Unlike the previous Rabbids games, your goal isn't attained by simply completing a series of random mini-games or even through action-adventure hijinks like in the Wii version of Rabbids Go Home. Instead, players must collect garbage by solving a lengthy series of Rube Goldberg-styled puzzles. In the story mode, players will need to make their way through five different levels consisting of two required zones, with a third optional one that can be unlocked, each zone being made up of ten puzzles apiece. Even with many of these puzzles taking between thirty seconds to two minutes to complete, the one hundred and fifty possible story mode puzzles still provide a pretty extensive play experience.

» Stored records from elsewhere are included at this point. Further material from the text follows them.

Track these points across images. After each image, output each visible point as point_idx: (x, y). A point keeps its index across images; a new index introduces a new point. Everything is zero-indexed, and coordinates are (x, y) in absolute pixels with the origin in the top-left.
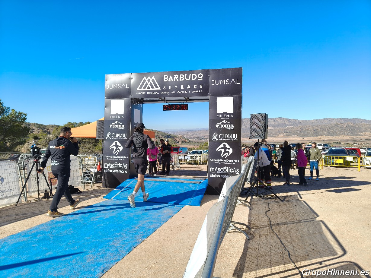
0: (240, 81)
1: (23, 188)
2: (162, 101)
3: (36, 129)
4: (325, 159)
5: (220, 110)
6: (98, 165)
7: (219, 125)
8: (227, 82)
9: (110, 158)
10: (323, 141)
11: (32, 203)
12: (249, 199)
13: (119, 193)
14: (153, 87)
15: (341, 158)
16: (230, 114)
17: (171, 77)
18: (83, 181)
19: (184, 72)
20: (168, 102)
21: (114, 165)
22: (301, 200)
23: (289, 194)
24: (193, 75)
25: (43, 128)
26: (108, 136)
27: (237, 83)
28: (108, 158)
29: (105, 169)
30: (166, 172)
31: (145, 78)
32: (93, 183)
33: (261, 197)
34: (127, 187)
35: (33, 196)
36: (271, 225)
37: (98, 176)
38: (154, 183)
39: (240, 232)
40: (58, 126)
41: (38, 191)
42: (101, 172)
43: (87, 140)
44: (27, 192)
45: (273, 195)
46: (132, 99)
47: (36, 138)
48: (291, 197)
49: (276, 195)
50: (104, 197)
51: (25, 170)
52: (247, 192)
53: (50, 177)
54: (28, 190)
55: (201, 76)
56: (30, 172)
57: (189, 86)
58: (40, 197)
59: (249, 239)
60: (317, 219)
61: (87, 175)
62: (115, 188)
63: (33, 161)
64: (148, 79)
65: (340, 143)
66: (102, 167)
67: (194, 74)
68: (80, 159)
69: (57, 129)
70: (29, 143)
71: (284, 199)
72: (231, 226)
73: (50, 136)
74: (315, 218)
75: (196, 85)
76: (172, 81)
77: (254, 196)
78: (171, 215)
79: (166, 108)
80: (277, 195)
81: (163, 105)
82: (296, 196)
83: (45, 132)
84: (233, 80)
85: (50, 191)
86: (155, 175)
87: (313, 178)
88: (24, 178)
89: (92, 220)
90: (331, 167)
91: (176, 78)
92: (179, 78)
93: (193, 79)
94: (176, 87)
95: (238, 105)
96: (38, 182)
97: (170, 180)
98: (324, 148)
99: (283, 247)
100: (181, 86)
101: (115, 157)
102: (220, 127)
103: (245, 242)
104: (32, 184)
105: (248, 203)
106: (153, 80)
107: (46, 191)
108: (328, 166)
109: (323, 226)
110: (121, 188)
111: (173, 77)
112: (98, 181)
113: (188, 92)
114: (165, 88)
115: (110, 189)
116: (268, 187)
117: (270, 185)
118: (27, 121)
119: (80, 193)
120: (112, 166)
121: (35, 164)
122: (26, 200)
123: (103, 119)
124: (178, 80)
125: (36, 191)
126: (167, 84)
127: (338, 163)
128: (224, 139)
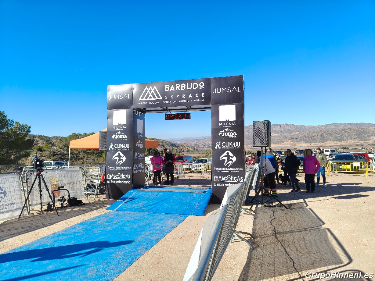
0: (242, 88)
1: (26, 201)
2: (164, 110)
3: (41, 141)
4: (332, 165)
5: (222, 118)
6: (102, 176)
7: (221, 133)
8: (228, 90)
9: (113, 169)
10: (331, 146)
11: (35, 216)
12: (254, 207)
13: (122, 204)
14: (155, 97)
15: (348, 164)
16: (233, 122)
17: (172, 86)
18: (86, 193)
19: (185, 82)
20: (170, 111)
21: (117, 176)
22: (306, 207)
23: (295, 201)
24: (194, 84)
25: (48, 140)
26: (111, 147)
27: (238, 91)
28: (111, 169)
29: (108, 180)
30: (170, 182)
31: (146, 88)
32: (97, 194)
33: (265, 206)
34: (130, 198)
35: (36, 209)
36: (276, 234)
37: (102, 187)
38: (157, 194)
39: (244, 241)
40: (62, 138)
41: (41, 203)
42: (104, 183)
43: (91, 151)
44: (30, 205)
45: (279, 203)
46: (134, 109)
47: (40, 150)
48: (297, 205)
49: (281, 203)
50: (107, 209)
51: (28, 183)
52: (252, 201)
53: (53, 190)
54: (30, 203)
55: (202, 84)
56: (33, 184)
57: (190, 95)
58: (43, 209)
59: (253, 249)
60: (323, 226)
61: (90, 186)
62: (118, 199)
63: (35, 173)
64: (150, 89)
65: (348, 148)
66: (105, 178)
67: (196, 83)
68: (83, 170)
69: (61, 140)
70: (33, 155)
71: (290, 207)
72: (235, 236)
73: (54, 148)
74: (321, 225)
75: (198, 94)
76: (174, 90)
77: (260, 204)
78: (174, 225)
79: (168, 117)
80: (283, 202)
81: (166, 115)
82: (301, 204)
83: (49, 143)
84: (234, 87)
85: (52, 203)
86: (159, 185)
87: (320, 184)
88: (27, 191)
89: (94, 232)
90: (338, 173)
91: (178, 87)
92: (180, 88)
93: (194, 88)
94: (178, 96)
95: (240, 113)
96: (41, 195)
97: (174, 190)
98: (331, 153)
99: (287, 256)
100: (183, 95)
101: (117, 168)
102: (223, 135)
103: (249, 252)
104: (35, 197)
105: (252, 212)
106: (155, 90)
107: (49, 204)
108: (336, 172)
109: (329, 234)
110: (124, 199)
111: (175, 87)
112: (101, 192)
113: (190, 101)
114: (166, 98)
115: (114, 200)
116: (274, 195)
117: (275, 193)
118: (31, 133)
119: (84, 204)
120: (115, 177)
121: (38, 176)
122: (29, 213)
123: (105, 130)
124: (179, 90)
125: (39, 204)
126: (169, 93)
127: (345, 169)
128: (227, 147)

Each puzzle in the story mode starts off with a Rabbid in a shopping cart and ends at a toilet. In between the Rabbid and the toilet, which is his desired destination, are a series of traps, devices, Rabbids, enemies, and garbage pieces. Since the Rabbids are trying to build a garbage heap tall enough to touch the moon, the main goal of each puzzle is to collect as many pieces of garbage, preferably all, as your cart-riding Rabbid makes his way through the level before finishing at the toilet. It's a simple enough concept, but because of the diversity of all the items, traps, and puzzles you'll come across, it continues to feel fresh and remains challenging.
To solve these puzzles you are given access to items that can be placed in the world, which are different for each puzzle, in order to either help your Rabbid make it to the finish or to help direct the garbage to your Rabbid. For example, you may need to place a series of ramps to complete a runway for your cart while also placing a Rabbid next to some garbage so that he'll push it off of an unreachable ledge into your path. This is an incredibly basic example, though, because the scope of these puzzles actually ramps up fairly quickly.
As you continue to progress through the game you're given access to more and more items to help you complete increasingly more complex puzzles. Each new item is introduced by a brief cinematic before the level in which you'll need it that shows exactly how it can be used. Since this is a Rabbids game and they're known for being strange, these aren't always straightforward items that you'll be using. Some examples of this are spring-loaded punching gloves that'll send your cart flying, gas tanks that Rabbids use to inflate and float around the level, televisions that can be used to distract Rabbids, and Chihuahuas that'll hop into your cart to add momentum. Rabbids Go Home is really host to an eclectic array of items that are as useful as they are fun to watch in action.